Lorsque la demande d’aide juridictionnelle est présentée au cours des délais impartis pour conclure ou former appel ou recours incident, mentionnés aux articles 906-2,'909'et'910'du code de procédure civile et aux articles’R. 411-30'et’R. 411-32'du code de la propriété intellectuelle, ces délais courent dans les conditions prévues aux 2° à 4° du présent article.
En l’espèce, le jugement du 15 février 2024 a été notifié à M. [F] par acte du 28 mai 2024.
M. [F] a formé une déclaration d’appel le 30 janvier 2025.
Dans l’intervalle, il a déposé une demande d’aide juridictionnelle, sur laquelle il a été statué par décision du 5 juin 2024. A cet égard, il est constant que la première condition prévue par l’article 43 précité est remplie, dès lors qu’une telle demande devait être présentée avant le 28 juin 2024. Le délai d’appel a été ainsi interrompu à compter du 5 juin 2024.
Les dispositions de l’article 43, 3° ne sont pas applicables si la date à laquelle la contestation d’une décision d’admission de la demande d’aide juridictionnelle n’est plus ouverte, est antérieure à celle à laquelle un auxiliaire de justice a été désigné, conformément au 4°.
En l’espèce, il résulte toutefois de la décision du 4 juin 2024 que Me Stienne Duwez, avocate de M. [F], était déjà commise ou désignée d’office et qu’elle a par conséquent saisi le bureau d’aide juridictionnelle en application de l’article 39 du décret n°2020-1717. Cette même décision désigne les commissaires de justice en charge d’assister M. [F].
Par conséquent, la date de désignation des auxiliaires de justice est contemporaine de la décision elle-même, de sorte que le délai d’appel a à nouveau couru à compter de la notification de celle-ci au bénéficiaire.
En application de l’article 56 du décret n°2020-1717, la décision du bureau d’aide juridictionnelle est notifiée à l’intéressé par le secrétaire du bureau par lettre simple en cas d’admission à l’aide juridictionnelle totale, et au moyen de tout dispositif permettant d’attester la date de réception dans les autres cas.
En l’espèce, la décision du 4 juin 2024 a accordé une admission totale de M.[F] au bénéfice de l’aide juridictionnelle, de sorte qu’elle n’avait pas vocation à être adressée par LRAR à ce dernier en application des dispositions ainsi rappelées.
La notification de la décision du 4 juin 2024 par le secrétaire du bureau ne résulte d’aucune mention portée sur la décision ou d’aucune pièce attestant la date de cette notification.
S’il est hautement probable que la notification est intervenue dans un bref délai à compter de la date de la décision rendue, une telle circonstance n’est toutefois pas établie.
En l’absence de preuve de la notification de cette décision, le délai de recours n’a pas recommencé à courir.
Il en résulte que la déclaration d’appel formée le 30 janvier 2025 par M. [F] n’est pas tardive, de sorte que son appel est recevable.
Sur les dépens et les frais irrépétibles de l’article 700 du code de procédure civile :
Le sens du présent arrêt conduit à condamner la Macif aux dépens de l’incident.

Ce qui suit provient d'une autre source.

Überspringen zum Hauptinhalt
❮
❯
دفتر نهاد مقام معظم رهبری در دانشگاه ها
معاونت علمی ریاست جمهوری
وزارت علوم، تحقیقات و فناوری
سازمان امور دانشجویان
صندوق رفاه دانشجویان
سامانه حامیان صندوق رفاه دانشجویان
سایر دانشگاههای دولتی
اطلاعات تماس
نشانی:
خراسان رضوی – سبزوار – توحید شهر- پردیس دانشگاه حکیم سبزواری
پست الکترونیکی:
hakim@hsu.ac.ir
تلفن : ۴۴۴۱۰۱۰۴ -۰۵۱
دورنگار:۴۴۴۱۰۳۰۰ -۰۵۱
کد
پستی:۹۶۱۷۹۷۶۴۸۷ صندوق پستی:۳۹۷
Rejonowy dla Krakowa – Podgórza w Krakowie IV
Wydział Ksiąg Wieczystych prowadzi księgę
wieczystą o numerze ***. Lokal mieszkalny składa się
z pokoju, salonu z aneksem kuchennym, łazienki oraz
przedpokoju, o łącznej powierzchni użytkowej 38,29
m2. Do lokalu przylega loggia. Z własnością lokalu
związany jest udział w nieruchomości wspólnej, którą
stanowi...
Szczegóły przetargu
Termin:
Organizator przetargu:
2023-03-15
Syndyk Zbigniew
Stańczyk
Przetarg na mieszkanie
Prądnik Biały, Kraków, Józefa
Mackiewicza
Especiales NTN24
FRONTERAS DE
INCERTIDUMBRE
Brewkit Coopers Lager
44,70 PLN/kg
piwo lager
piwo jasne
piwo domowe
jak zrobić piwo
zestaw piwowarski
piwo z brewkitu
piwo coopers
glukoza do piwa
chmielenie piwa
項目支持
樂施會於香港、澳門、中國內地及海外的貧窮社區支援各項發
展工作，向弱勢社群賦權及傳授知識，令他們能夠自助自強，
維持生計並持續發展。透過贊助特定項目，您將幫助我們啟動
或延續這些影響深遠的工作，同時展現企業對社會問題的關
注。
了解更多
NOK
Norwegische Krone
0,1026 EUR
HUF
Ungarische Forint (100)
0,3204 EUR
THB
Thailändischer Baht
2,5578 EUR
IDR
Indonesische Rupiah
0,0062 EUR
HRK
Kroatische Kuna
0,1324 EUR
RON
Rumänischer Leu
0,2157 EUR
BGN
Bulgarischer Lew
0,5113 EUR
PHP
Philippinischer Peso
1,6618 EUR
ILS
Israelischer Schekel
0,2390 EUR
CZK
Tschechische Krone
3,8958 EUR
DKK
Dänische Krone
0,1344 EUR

Les demandes formées à l’encontre de M. [F] au titre de l’article 700 du code de procédure civile sont rejetées.
PAR CES MOTIFS,
Le conseiller chargé de la mise en état
Déclare recevable l’appel formé le 30 janvier 2025 par M. [W] [F] à l’encontre du jugement rendu le 15 février 2024 par le tribunal judiciaire de Lille';
Condamne la Macif aux dépens de l’incident';
Déboute la Macif et la société Carma de leurs demandes au titre de l’article 700 du code de procédure civile.